Он прыгал до тех пор, пока совершенно не выдохся, а потом вдруг замер. За спиной явно зашуршали камешки, осыпаясь с самого верха каменного склона. Иван резко повернулся, и у него перехватило дыхание. Прямо перед ним стояла огромная фигура. Иван даже не успел шевельнуться, как фигура что-то сделала, отчего факел моментально погас, правда, только у Ивана в голове, и Гусев рухнул на каменный пол.
Глава вторая
Утро отъезда выдалось хмурым. Моросил мелкий дождь, небо было серым, отчего на душе становилось как-то зябко и бесприютно. Когда Родин, беспрестанно зевая и поеживаясь, вышел на платформу, там его уже ждали Торопков и Смородинов. Сыщик выглядел так, будто и не ложился: сна ни в одном глазу, лицо свежее, выправка боевая. Профессор же заметно нервничал и все время теребил ручку старенького кожаного саквояжа.
Кроме сыщика и профессора на станции почти никого не было, только сидело на чемоданах и коробках большое семейство, перебирал свои тюки пожилой усатый коммивояжер, вышагивал взад-вперед отставной военный и смирно сидел на скамейке под большими часами мулла в чалме.
– Доброе утро, Георгий Иванович, – улыбнулся Торопков, протягивая Родину жилистую руку. – Поедем с комфортом, первым классом. В трех смежных купе.
Поезд Москва – Симферополь прибыл почти без опозданий и стоял на станции Александровского вокзала ровно семь минут – вполне достаточно, чтобы, не торопясь, занять свои места в купе. Профессору досталось купе отдельное, смежное с купе какого-то офицера, купе Родина и Торопкова были совмещенные. Поезд был полупустой: в мае в Крыму еще холодно, это к августу народу будет полно.
Вскоре Смородинов оттаял: сказывалась радость оттого, что его взяли на столь ответственное дело, он сильно суетился и всю дорогу почти не закрывал рта.

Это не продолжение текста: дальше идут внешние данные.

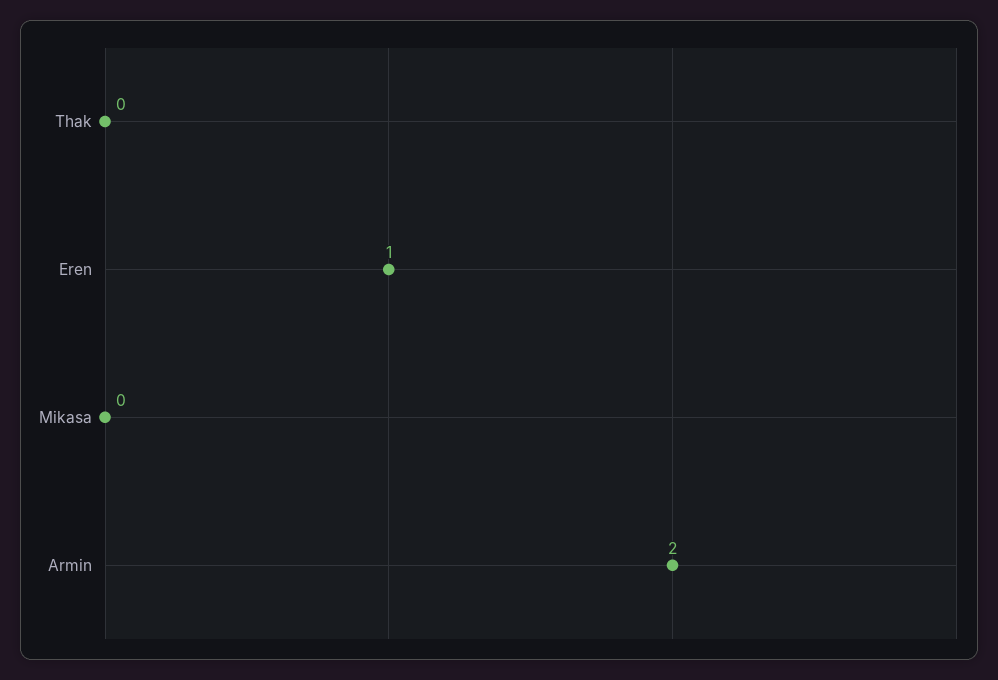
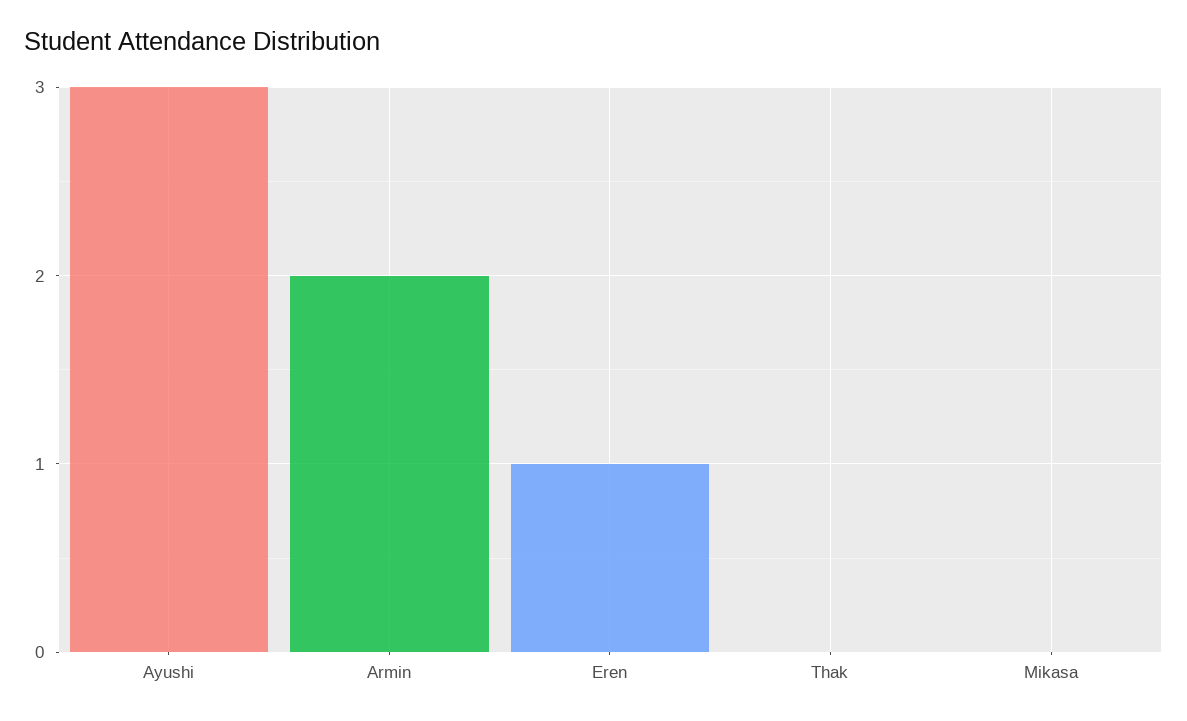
Ayushi: none -> 3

Поскольку ехать было долго – трое суток с небольшим, Торопков и Родин сидели в купе сыщика, пили чай и вполуха слушали истории профессора, которые тот рассказывать любил и умел, за что старика обожали студенты.
– За что я люблю Крым? – начал Смородинов, вдруг волшебным образом преображаясь в какого-то средневекого ритора или древнего оратора. Голос его зазвучал как у чародея: то сильно и властно, то загадочно и грозно, то таинственно и двусмысленно. – За что Крым любят большинство профессиональных историков? Да за то, что на этом крошечном клочке земли причудливо сплелось множество мировых культур, народов, государств и целых цивилизаций. Это Восток и Запад, история греков и Золотой Орды, татар и запорожцев, первые церкви и мечети. Это легенда, это сказка! Если бы я умел петь, то спел бы вам песню Крыма, – песню, записанную нотами пещерных городов на нотном стане средневековых замков и крепостей, со скрипичным ключом дворцов, сохранившихся и поныне. Если бы я был актером, то сыграл бы вам величественную драму о силе человеческого духа среди неистовых декораций великой природы: синего моря, слитого с небом, подоблачной стены скал, игрушечных деревенек, которые словно уронил кто-то в хаос утесов и зелени. Но, увы, я всего лишь историк и посему расскажу вам о Крыме лишь сухим и скучным языком давно свершившхся фактов. Человек поселился здесь еще с незапамятных времен – около ста тысяч лет назад. Некоторые из археологических находок, как, например, погребение неандертальского человека в пещере Киик-Коба, относятся к древнейшим в Европе. В калейдоскопе истории древних киммерийцев сменили скифы, а их сменили тавры, давшие название горной и прибрежной части Крыма – Таврика, Таврия, Таврида.
– Таврическая губерния, – добавил Торопков.